In my opinion... why would Tom get involved with a show...There is no product out there for him to showcase...and better yet he'd just be opening himself up to getting verbally abused in person as shown by many here at Hobby Talk
I TOO would like to finally see some cars and not just website pictures, but patience has to be had by all. Our money will still be there when his cars finally do arrive. We will buy them as well, whether we get them for 16$ each or 3 for 25$ or whatever. Let's not let our tempers get the best of us here over a 2$ per car price discrepancy. Since when have we slotters ever done without a slot that we really wanted over a 2$ price difference?. We can find money squirreled away in the darndest places. Money our wives don't even know about. :devil: 
I dont give a hoot about any pricing schemes or other policies regarding distribution either. If the car is available , I'll look into it. If it looks good I'll buy it, if it runs good...thats a plus! Look just a few years ago when each of us were guilty of spending stupid money on a so-called "once in a lifetime find" original T-jet. We got the fever and nothing was gonna stop some of us...me included. What are most of those purchases worth today!

TASK OBJECTIVE
In the forum thread, what price gap per car does one poster say isn't worth losing our tempers over? The data that comes next has nothing to do with the forum thread.

Records from a dataset
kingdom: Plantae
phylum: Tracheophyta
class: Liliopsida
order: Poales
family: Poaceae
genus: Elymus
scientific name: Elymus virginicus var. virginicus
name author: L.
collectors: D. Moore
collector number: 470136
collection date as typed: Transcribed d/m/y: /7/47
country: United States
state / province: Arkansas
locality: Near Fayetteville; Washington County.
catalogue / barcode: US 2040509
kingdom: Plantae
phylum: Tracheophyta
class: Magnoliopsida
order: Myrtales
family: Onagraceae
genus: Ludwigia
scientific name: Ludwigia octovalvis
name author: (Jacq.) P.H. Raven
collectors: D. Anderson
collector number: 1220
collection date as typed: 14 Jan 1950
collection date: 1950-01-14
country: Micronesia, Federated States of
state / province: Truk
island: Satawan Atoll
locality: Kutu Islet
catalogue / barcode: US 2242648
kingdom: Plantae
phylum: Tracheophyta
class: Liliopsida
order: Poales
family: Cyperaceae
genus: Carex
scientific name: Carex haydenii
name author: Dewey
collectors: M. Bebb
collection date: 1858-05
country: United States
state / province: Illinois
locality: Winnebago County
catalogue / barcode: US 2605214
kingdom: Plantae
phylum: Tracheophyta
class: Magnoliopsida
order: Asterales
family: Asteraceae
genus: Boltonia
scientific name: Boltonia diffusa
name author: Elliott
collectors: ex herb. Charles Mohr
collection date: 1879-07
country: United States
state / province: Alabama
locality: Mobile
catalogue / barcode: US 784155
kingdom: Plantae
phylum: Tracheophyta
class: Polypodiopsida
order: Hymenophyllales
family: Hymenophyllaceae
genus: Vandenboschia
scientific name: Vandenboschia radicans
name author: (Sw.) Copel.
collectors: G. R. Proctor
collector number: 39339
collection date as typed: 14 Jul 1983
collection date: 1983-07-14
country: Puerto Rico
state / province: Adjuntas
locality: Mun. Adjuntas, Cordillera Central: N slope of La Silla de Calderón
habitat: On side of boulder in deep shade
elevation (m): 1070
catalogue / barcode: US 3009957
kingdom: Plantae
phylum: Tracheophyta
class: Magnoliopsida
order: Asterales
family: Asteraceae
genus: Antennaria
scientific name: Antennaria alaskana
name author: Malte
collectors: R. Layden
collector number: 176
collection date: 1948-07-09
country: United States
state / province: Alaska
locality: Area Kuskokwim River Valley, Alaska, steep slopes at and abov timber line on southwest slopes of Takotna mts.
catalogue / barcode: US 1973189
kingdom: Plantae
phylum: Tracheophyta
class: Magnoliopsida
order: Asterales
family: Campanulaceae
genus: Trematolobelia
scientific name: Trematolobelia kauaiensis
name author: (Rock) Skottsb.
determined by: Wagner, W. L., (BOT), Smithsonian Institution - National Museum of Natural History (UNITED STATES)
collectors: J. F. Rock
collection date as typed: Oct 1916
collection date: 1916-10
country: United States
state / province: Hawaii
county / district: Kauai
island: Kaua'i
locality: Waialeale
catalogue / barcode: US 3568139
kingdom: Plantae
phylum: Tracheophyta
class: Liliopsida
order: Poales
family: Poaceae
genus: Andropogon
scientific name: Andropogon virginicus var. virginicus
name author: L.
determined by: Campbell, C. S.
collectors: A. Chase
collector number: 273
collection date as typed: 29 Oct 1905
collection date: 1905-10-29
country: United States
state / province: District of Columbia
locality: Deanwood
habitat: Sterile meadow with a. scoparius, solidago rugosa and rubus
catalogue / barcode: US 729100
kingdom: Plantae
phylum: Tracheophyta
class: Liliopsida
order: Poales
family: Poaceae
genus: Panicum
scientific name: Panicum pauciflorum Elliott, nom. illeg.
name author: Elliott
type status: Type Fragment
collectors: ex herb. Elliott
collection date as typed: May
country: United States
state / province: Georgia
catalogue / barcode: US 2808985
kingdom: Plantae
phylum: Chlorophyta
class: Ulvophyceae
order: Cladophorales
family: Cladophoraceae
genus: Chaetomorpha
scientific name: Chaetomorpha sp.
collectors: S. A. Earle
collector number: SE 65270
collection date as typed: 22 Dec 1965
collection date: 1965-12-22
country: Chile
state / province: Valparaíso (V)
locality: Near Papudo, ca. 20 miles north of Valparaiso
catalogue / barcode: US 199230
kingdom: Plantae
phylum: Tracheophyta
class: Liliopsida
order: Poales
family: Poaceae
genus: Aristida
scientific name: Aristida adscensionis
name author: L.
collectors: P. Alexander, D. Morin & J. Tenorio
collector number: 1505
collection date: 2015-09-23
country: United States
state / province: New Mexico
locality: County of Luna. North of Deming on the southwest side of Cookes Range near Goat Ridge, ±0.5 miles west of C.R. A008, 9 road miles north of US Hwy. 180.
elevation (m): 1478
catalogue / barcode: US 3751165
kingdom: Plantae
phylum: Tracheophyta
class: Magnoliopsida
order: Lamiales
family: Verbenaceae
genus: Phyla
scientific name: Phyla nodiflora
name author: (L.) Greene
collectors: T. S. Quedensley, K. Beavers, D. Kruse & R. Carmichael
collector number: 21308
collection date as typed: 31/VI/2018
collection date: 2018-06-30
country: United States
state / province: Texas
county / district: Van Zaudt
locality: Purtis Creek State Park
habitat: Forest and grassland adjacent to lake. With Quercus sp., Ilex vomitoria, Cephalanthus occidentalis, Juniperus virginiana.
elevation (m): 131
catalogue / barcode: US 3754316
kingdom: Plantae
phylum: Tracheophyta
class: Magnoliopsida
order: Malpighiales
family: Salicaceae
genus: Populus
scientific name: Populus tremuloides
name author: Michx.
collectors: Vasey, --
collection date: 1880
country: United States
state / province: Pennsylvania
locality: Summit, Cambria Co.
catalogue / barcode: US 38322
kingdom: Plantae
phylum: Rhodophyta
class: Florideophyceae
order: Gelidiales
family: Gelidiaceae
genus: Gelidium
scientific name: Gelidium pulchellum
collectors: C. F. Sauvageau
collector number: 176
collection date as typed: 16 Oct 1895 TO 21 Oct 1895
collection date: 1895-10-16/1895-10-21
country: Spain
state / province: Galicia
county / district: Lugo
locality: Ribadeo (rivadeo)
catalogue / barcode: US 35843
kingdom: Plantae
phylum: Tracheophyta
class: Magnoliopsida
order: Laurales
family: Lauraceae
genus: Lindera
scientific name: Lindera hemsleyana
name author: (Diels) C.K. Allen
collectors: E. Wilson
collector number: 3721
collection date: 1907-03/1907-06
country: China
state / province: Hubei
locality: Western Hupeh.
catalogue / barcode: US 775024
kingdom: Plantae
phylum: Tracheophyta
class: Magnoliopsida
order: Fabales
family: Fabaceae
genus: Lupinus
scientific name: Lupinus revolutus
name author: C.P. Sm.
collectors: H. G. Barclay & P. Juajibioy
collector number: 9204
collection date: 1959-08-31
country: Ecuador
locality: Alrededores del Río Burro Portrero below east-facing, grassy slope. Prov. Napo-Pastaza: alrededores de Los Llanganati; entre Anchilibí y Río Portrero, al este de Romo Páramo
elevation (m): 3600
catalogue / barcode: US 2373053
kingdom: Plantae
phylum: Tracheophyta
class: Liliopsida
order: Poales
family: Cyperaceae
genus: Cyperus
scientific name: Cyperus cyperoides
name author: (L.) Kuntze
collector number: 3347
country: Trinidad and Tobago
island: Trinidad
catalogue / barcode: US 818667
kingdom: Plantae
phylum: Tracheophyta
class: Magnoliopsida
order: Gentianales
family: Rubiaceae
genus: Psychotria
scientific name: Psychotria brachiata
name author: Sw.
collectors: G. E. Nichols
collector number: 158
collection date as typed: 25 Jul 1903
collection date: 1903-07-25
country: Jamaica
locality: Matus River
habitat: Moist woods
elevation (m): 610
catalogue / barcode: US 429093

EXERCISE RESULT
A $2 per car price difference.